**Stored dataset items**
=======

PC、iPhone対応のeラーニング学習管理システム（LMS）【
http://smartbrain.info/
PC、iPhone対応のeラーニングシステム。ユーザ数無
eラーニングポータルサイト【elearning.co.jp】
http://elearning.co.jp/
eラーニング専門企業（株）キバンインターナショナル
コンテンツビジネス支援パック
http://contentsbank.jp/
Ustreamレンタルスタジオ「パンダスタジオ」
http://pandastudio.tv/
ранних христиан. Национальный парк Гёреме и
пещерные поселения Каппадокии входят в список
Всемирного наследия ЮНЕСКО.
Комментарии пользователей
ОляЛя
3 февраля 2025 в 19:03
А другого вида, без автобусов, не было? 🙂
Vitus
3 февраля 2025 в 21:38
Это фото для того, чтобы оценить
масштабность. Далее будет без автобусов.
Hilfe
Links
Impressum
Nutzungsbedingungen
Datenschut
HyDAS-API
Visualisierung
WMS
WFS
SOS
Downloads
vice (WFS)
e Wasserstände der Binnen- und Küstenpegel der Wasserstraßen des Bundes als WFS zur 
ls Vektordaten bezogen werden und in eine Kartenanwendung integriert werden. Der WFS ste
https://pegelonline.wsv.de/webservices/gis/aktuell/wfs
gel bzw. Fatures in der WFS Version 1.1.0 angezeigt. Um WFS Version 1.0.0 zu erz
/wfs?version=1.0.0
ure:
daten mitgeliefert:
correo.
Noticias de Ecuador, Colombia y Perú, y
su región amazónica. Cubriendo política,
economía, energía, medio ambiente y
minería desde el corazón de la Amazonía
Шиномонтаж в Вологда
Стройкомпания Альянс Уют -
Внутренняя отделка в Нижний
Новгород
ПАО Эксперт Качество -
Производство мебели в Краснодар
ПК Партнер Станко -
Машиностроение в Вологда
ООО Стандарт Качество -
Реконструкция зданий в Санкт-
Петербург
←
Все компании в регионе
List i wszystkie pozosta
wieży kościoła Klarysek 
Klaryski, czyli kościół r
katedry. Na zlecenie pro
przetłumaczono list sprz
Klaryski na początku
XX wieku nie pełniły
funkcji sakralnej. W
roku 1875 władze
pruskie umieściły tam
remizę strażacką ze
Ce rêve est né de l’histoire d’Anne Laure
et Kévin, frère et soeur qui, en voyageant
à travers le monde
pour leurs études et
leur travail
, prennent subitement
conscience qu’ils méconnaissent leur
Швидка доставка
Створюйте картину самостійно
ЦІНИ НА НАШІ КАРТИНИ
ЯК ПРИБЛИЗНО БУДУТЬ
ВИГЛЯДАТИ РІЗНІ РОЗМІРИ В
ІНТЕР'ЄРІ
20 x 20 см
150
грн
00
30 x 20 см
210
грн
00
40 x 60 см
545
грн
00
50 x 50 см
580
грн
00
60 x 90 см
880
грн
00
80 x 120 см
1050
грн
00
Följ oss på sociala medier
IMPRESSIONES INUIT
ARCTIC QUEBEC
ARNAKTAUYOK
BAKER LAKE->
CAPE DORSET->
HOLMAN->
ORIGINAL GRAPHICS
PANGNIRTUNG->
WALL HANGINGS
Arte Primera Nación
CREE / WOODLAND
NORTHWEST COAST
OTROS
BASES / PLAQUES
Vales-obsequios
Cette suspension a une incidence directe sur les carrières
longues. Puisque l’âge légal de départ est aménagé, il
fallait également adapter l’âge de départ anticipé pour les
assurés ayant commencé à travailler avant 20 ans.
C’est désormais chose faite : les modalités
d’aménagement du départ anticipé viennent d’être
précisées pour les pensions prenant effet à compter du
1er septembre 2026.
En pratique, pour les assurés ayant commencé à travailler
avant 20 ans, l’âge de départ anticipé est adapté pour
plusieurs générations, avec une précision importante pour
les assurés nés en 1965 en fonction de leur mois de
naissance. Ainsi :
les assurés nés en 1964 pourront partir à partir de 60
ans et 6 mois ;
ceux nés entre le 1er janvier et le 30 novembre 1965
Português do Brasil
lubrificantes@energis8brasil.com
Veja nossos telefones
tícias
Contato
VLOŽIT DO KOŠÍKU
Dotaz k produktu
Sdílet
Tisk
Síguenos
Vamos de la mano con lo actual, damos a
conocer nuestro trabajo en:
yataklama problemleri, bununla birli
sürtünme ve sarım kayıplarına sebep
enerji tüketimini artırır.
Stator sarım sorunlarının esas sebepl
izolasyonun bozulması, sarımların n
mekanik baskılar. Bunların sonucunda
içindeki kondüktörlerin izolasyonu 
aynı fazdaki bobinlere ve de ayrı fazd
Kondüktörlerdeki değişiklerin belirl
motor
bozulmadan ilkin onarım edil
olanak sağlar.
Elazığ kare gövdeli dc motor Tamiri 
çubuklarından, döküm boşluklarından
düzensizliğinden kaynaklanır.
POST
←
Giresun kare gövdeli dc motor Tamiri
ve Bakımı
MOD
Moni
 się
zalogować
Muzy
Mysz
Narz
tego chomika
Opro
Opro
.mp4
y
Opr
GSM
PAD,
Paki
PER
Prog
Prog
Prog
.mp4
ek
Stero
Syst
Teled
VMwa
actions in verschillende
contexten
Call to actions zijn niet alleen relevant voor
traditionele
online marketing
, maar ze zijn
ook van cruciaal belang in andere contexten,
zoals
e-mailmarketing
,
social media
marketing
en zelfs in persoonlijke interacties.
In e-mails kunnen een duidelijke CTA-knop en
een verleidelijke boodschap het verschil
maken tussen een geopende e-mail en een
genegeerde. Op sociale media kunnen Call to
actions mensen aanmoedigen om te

=======

**WORK INSTRUCTION**
Copy out every line of the listing above without altering a single character.

**ANSWER AREA**
PC、iPhone対応のeラーニング学習管理システム（LMS）【
http://smartbrain.info/
PC、iPhone対応のeラーニングシステム。ユーザ数無
eラーニングポータルサイト【elearning.co.jp】
http://elearning.co.jp/
eラーニング専門企業（株）キバンインターナショナル
コンテンツビジネス支援パック
http://contentsbank.jp/
Ustreamレンタルスタジオ「パンダスタジオ」
http://pandastudio.tv/
ранних христиан. Национальный парк Гёреме и
пещерные поселения Каппадокии входят в список
Всемирного наследия ЮНЕСКО.
Комментарии пользователей
ОляЛя
3 февраля 2025 в 19:03
А другого вида, без автобусов, не было? 🙂
Vitus
3 февраля 2025 в 21:38
Это фото для того, чтобы оценить
масштабность. Далее будет без автобусов.
Hilfe
Links
Impressum
Nutzungsbedingungen
Datenschut
HyDAS-API
Visualisierung
WMS
WFS
SOS
Downloads
vice (WFS)
e Wasserstände der Binnen- und Küstenpegel der Wasserstraßen des Bundes als WFS zur 
ls Vektordaten bezogen werden und in eine Kartenanwendung integriert werden. Der WFS ste
https://pegelonline.wsv.de/webservices/gis/aktuell/wfs
gel bzw. Fatures in der WFS Version 1.1.0 angezeigt. Um WFS Version 1.0.0 zu erz
/wfs?version=1.0.0
ure:
daten mitgeliefert:
correo.
Noticias de Ecuador, Colombia y Perú, y
su región amazónica. Cubriendo política,
economía, energía, medio ambiente y
minería desde el corazón de la Amazonía
Шиномонтаж в Вологда
Стройкомпания Альянс Уют -
Внутренняя отделка в Нижний
Новгород
ПАО Эксперт Качество -
Производство мебели в Краснодар
ПК Партнер Станко -
Машиностроение в Вологда
ООО Стандарт Качество -
Реконструкция зданий в Санкт-
Петербург
←
Все компании в регионе
List i wszystkie pozosta
wieży kościoła Klarysek 
Klaryski, czyli kościół r
katedry. Na zlecenie pro
przetłumaczono list sprz
Klaryski na początku
XX wieku nie pełniły
funkcji sakralnej. W
roku 1875 władze
pruskie umieściły tam
remizę strażacką ze
Ce rêve est né de l’histoire d’Anne Laure
et Kévin, frère et soeur qui, en voyageant
à travers le monde
pour leurs études et
leur travail
, prennent subitement
conscience qu’ils méconnaissent leur
Швидка доставка
Створюйте картину самостійно
ЦІНИ НА НАШІ КАРТИНИ
ЯК ПРИБЛИЗНО БУДУТЬ
ВИГЛЯДАТИ РІЗНІ РОЗМІРИ В
ІНТЕР'ЄРІ
20 x 20 см
150
грн
00
30 x 20 см
210
грн
00
40 x 60 см
545
грн
00
50 x 50 см
580
грн
00
60 x 90 см
880
грн
00
80 x 120 см
1050
грн
00
Följ oss på sociala medier
IMPRESSIONES INUIT
ARCTIC QUEBEC
ARNAKTAUYOK
BAKER LAKE->
CAPE DORSET->
HOLMAN->
ORIGINAL GRAPHICS
PANGNIRTUNG->
WALL HANGINGS
Arte Primera Nación
CREE / WOODLAND
NORTHWEST COAST
OTROS
BASES / PLAQUES
Vales-obsequios
Cette suspension a une incidence directe sur les carrières
longues. Puisque l’âge légal de départ est aménagé, il
fallait également adapter l’âge de départ anticipé pour les
assurés ayant commencé à travailler avant 20 ans.
C’est désormais chose faite : les modalités
d’aménagement du départ anticipé viennent d’être
précisées pour les pensions prenant effet à compter du
1er septembre 2026.
En pratique, pour les assurés ayant commencé à travailler
avant 20 ans, l’âge de départ anticipé est adapté pour
plusieurs générations, avec une précision importante pour
les assurés nés en 1965 en fonction de leur mois de
naissance. Ainsi :
les assurés nés en 1964 pourront partir à partir de 60
ans et 6 mois ;
ceux nés entre le 1er janvier et le 30 novembre 1965
Português do Brasil
lubrificantes@energis8brasil.com
Veja nossos telefones
tícias
Contato
VLOŽIT DO KOŠÍKU
Dotaz k produktu
Sdílet
Tisk
Síguenos
Vamos de la mano con lo actual, damos a
conocer nuestro trabajo en:
yataklama problemleri, bununla birli
sürtünme ve sarım kayıplarına sebep
enerji tüketimini artırır.
Stator sarım sorunlarının esas sebepl
izolasyonun bozulması, sarımların n
mekanik baskılar. Bunların sonucunda
içindeki kondüktörlerin izolasyonu 
aynı fazdaki bobinlere ve de ayrı fazd
Kondüktörlerdeki değişiklerin belirl
motor
bozulmadan ilkin onarım edil
olanak sağlar.
Elazığ kare gövdeli dc motor Tamiri 
çubuklarından, döküm boşluklarından
düzensizliğinden kaynaklanır.
POST
←
Giresun kare gövdeli dc motor Tamiri
ve Bakımı
MOD
Moni
 się
zalogować
Muzy
Mysz
Narz
tego chomika
Opro
Opro
.mp4
y
Opr
GSM
PAD,
Paki
PER
Prog
Prog
Prog
.mp4
ek
Stero
Syst
Teled
VMwa
actions in verschillende
contexten
Call to actions zijn niet alleen relevant voor
traditionele
online marketing
, maar ze zijn
ook van cruciaal belang in andere contexten,
zoals
e-mailmarketing
,
social media
marketing
en zelfs in persoonlijke interacties.
In e-mails kunnen een duidelijke CTA-knop en
een verleidelijke boodschap het verschil
maken tussen een geopende e-mail en een
genegeerde. Op sociale media kunnen Call to
actions mensen aanmoedigen om te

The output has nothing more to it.